Activity: Reproduce the full listing as it stands. Images do not belong in the copy.

Supplied data:
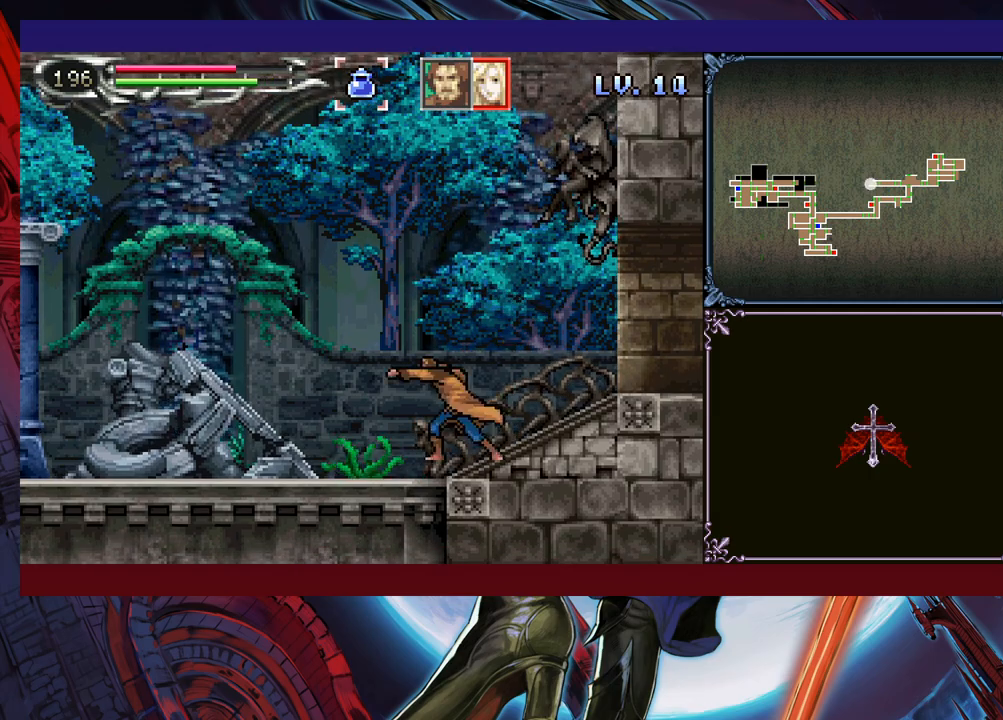
{"buttons": ["B"], "left_stick": "left", "events": [[33, "left_stick", "center"], [83, "left_stick", "down"], [100, "Y", "down"], [200, "Y", "up"], [200, "left_stick", "left"], [383, "left_stick", "right"], [450, "Y", "down"], [483, "B", "down"], [500, "Y", "up"], [500, "left_stick", "left"]]}
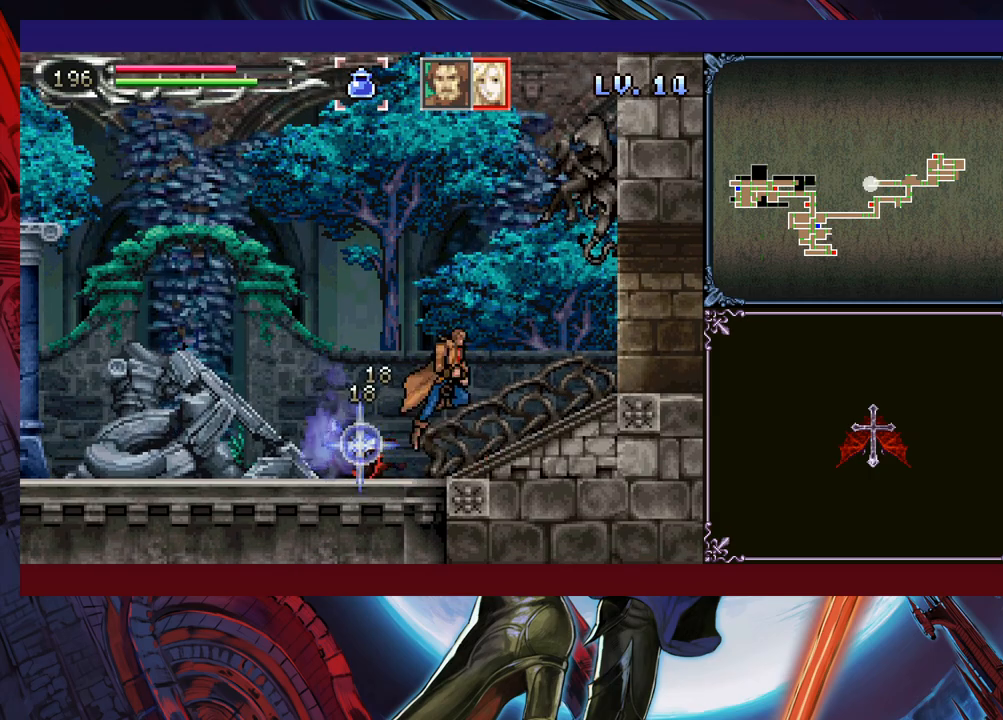
{"buttons": ["B"], "left_stick": "left", "events": [[83, "B", "up"], [83, "left_stick", "down-left"], [150, "B", "down"], [250, "B", "up"], [300, "B", "down"], [383, "B", "up"], [400, "left_stick", "right"], [450, "Y", "down"], [500, "B", "down"], [500, "Y", "up"], [500, "left_stick", "left"]]}
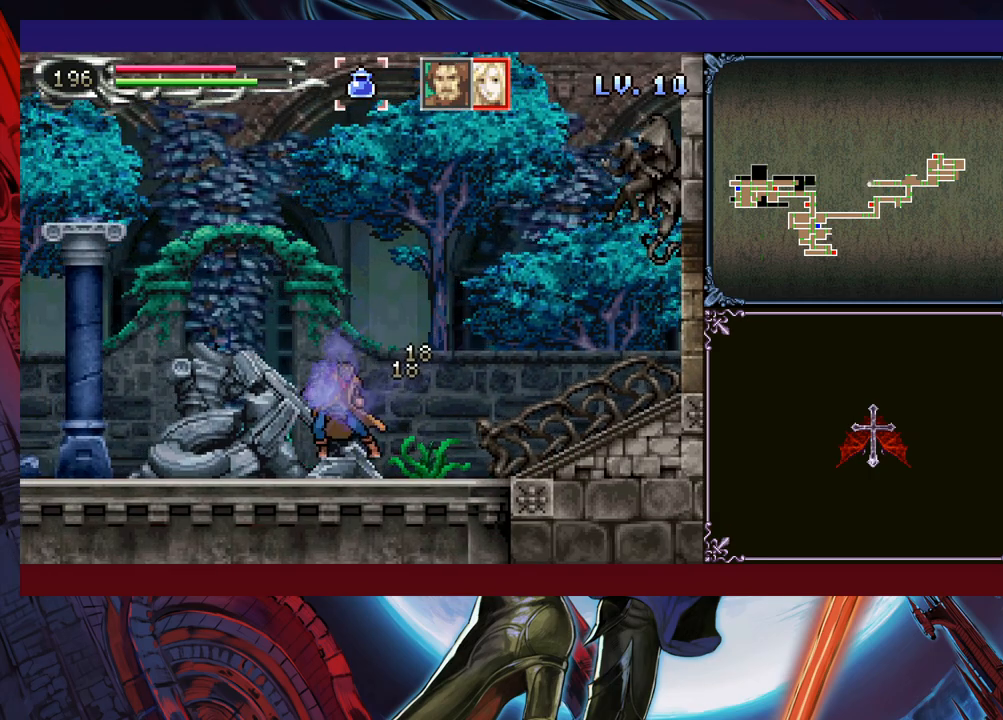
{"buttons": ["B"], "left_stick": "down-left", "events": [[100, "B", "up"], [300, "left_stick", "right"], [350, "Y", "down"], [400, "B", "down"], [400, "Y", "up"], [400, "left_stick", "down-left"]]}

Problem solution:
{"buttons": ["B"], "left_stick": "left", "events": [[33, "left_stick", "center"], [83, "left_stick", "down"], [100, "Y", "down"], [200, "Y", "up"], [200, "left_stick", "left"], [383, "left_stick", "right"], [450, "Y", "down"], [483, "B", "down"], [500, "Y", "up"], [500, "left_stick", "left"]]}
{"buttons": ["B"], "left_stick": "left", "events": [[83, "B", "up"], [83, "left_stick", "down-left"], [150, "B", "down"], [250, "B", "up"], [300, "B", "down"], [383, "B", "up"], [400, "left_stick", "right"], [450, "Y", "down"], [500, "B", "down"], [500, "Y", "up"], [500, "left_stick", "left"]]}
{"buttons": ["B"], "left_stick": "down-left", "events": [[100, "B", "up"], [300, "left_stick", "right"], [350, "Y", "down"], [400, "B", "down"], [400, "Y", "up"], [400, "left_stick", "down-left"]]}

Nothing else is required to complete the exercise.